Dataset items:
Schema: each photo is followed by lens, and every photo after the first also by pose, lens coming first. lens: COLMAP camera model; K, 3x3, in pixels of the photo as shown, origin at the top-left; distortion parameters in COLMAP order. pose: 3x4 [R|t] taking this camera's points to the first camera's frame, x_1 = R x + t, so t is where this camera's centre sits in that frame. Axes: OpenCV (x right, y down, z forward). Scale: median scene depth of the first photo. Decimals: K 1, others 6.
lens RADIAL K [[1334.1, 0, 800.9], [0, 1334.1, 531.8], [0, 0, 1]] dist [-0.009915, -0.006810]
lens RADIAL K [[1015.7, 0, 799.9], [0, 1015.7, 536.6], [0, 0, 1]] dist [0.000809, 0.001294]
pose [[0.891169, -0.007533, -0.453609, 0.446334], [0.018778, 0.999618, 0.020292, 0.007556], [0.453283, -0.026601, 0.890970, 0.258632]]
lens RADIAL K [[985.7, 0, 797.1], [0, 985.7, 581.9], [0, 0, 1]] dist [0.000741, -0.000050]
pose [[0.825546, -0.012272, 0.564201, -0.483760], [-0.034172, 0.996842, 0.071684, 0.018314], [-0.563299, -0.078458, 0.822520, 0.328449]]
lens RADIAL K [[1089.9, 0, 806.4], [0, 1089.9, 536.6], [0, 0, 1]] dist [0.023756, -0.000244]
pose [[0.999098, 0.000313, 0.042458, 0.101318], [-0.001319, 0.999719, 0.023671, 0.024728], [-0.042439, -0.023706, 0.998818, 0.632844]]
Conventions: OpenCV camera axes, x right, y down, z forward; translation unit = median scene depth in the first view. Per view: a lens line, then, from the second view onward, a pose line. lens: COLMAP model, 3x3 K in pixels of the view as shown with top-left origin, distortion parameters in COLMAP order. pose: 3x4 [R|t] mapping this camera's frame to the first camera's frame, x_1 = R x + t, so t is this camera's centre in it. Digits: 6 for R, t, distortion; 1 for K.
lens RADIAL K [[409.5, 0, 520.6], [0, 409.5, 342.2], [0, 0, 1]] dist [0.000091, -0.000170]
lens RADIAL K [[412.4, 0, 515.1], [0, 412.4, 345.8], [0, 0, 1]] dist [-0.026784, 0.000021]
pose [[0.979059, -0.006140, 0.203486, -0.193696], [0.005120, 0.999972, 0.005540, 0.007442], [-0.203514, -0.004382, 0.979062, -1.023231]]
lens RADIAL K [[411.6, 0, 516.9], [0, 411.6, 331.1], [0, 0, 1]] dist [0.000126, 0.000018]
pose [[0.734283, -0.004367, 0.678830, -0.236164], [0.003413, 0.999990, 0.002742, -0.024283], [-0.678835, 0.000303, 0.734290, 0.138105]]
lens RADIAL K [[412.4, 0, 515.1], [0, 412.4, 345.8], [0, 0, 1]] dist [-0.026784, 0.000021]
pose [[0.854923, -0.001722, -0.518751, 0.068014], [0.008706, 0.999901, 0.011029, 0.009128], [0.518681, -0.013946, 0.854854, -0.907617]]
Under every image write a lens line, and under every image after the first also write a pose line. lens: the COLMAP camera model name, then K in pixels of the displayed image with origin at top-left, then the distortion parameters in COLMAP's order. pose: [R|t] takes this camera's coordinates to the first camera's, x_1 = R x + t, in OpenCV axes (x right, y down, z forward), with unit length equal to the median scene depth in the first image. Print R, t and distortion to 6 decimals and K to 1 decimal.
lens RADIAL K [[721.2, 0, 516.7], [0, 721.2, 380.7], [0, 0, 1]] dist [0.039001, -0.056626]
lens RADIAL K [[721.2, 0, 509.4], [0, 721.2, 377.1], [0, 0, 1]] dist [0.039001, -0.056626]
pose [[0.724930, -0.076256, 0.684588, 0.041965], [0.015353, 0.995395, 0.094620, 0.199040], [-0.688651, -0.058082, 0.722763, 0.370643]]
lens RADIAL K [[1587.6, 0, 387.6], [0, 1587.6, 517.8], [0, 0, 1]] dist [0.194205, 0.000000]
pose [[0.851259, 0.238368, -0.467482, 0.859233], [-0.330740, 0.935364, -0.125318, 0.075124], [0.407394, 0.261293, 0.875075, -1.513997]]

Aim of the exercise: Reproduce every line of the listing, character for character.

Response box:
Schema: each photo is followed by lens, and every photo after the first also by pose, lens coming first. lens: COLMAP camera model; K, 3x3, in pixels of the photo as shown, origin at the top-left; distortion parameters in COLMAP order. pose: 3x4 [R|t] taking this camera's points to the first camera's frame, x_1 = R x + t, so t is where this camera's centre sits in that frame. Axes: OpenCV (x right, y down, z forward). Scale: median scene depth of the first photo. Decimals: K 1, others 6.
lens RADIAL K [[1334.1, 0, 800.9], [0, 1334.1, 531.8], [0, 0, 1]] dist [-0.009915, -0.006810]
lens RADIAL K [[1015.7, 0, 799.9], [0, 1015.7, 536.6], [0, 0, 1]] dist [0.000809, 0.001294]
pose [[0.891169, -0.007533, -0.453609, 0.446334], [0.018778, 0.999618, 0.020292, 0.007556], [0.453283, -0.026601, 0.890970, 0.258632]]
lens RADIAL K [[985.7, 0, 797.1], [0, 985.7, 581.9], [0, 0, 1]] dist [0.000741, -0.000050]
pose [[0.825546, -0.012272, 0.564201, -0.483760], [-0.034172, 0.996842, 0.071684, 0.018314], [-0.563299, -0.078458, 0.822520, 0.328449]]
lens RADIAL K [[1089.9, 0, 806.4], [0, 1089.9, 536.6], [0, 0, 1]] dist [0.023756, -0.000244]
pose [[0.999098, 0.000313, 0.042458, 0.101318], [-0.001319, 0.999719, 0.023671, 0.024728], [-0.042439, -0.023706, 0.998818, 0.632844]]
Conventions: OpenCV camera axes, x right, y down, z forward; translation unit = median scene depth in the first view. Per view: a lens line, then, from the second view onward, a pose line. lens: COLMAP model, 3x3 K in pixels of the view as shown with top-left origin, distortion parameters in COLMAP order. pose: 3x4 [R|t] mapping this camera's frame to the first camera's frame, x_1 = R x + t, so t is this camera's centre in it. Digits: 6 for R, t, distortion; 1 for K.
lens RADIAL K [[409.5, 0, 520.6], [0, 409.5, 342.2], [0, 0, 1]] dist [0.000091, -0.000170]
lens RADIAL K [[412.4, 0, 515.1], [0, 412.4, 345.8], [0, 0, 1]] dist [-0.026784, 0.000021]
pose [[0.979059, -0.006140, 0.203486, -0.193696], [0.005120, 0.999972, 0.005540, 0.007442], [-0.203514, -0.004382, 0.979062, -1.023231]]
lens RADIAL K [[411.6, 0, 516.9], [0, 411.6, 331.1], [0, 0, 1]] dist [0.000126, 0.000018]
pose [[0.734283, -0.004367, 0.678830, -0.236164], [0.003413, 0.999990, 0.002742, -0.024283], [-0.678835, 0.000303, 0.734290, 0.138105]]
lens RADIAL K [[412.4, 0, 515.1], [0, 412.4, 345.8], [0, 0, 1]] dist [-0.026784, 0.000021]
pose [[0.854923, -0.001722, -0.518751, 0.068014], [0.008706, 0.999901, 0.011029, 0.009128], [0.518681, -0.013946, 0.854854, -0.907617]]
Under every image write a lens line, and under every image after the first also write a pose line. lens: the COLMAP camera model name, then K in pixels of the displayed image with origin at top-left, then the distortion parameters in COLMAP's order. pose: [R|t] takes this camera's coordinates to the first camera's, x_1 = R x + t, in OpenCV axes (x right, y down, z forward), with unit length equal to the median scene depth in the first image. Print R, t and distortion to 6 decimals and K to 1 decimal.
lens RADIAL K [[721.2, 0, 516.7], [0, 721.2, 380.7], [0, 0, 1]] dist [0.039001, -0.056626]
lens RADIAL K [[721.2, 0, 509.4], [0, 721.2, 377.1], [0, 0, 1]] dist [0.039001, -0.056626]
pose [[0.724930, -0.076256, 0.684588, 0.041965], [0.015353, 0.995395, 0.094620, 0.199040], [-0.688651, -0.058082, 0.722763, 0.370643]]
lens RADIAL K [[1587.6, 0, 387.6], [0, 1587.6, 517.8], [0, 0, 1]] dist [0.194205, 0.000000]
pose [[0.851259, 0.238368, -0.467482, 0.859233], [-0.330740, 0.935364, -0.125318, 0.075124], [0.407394, 0.261293, 0.875075, -1.513997]]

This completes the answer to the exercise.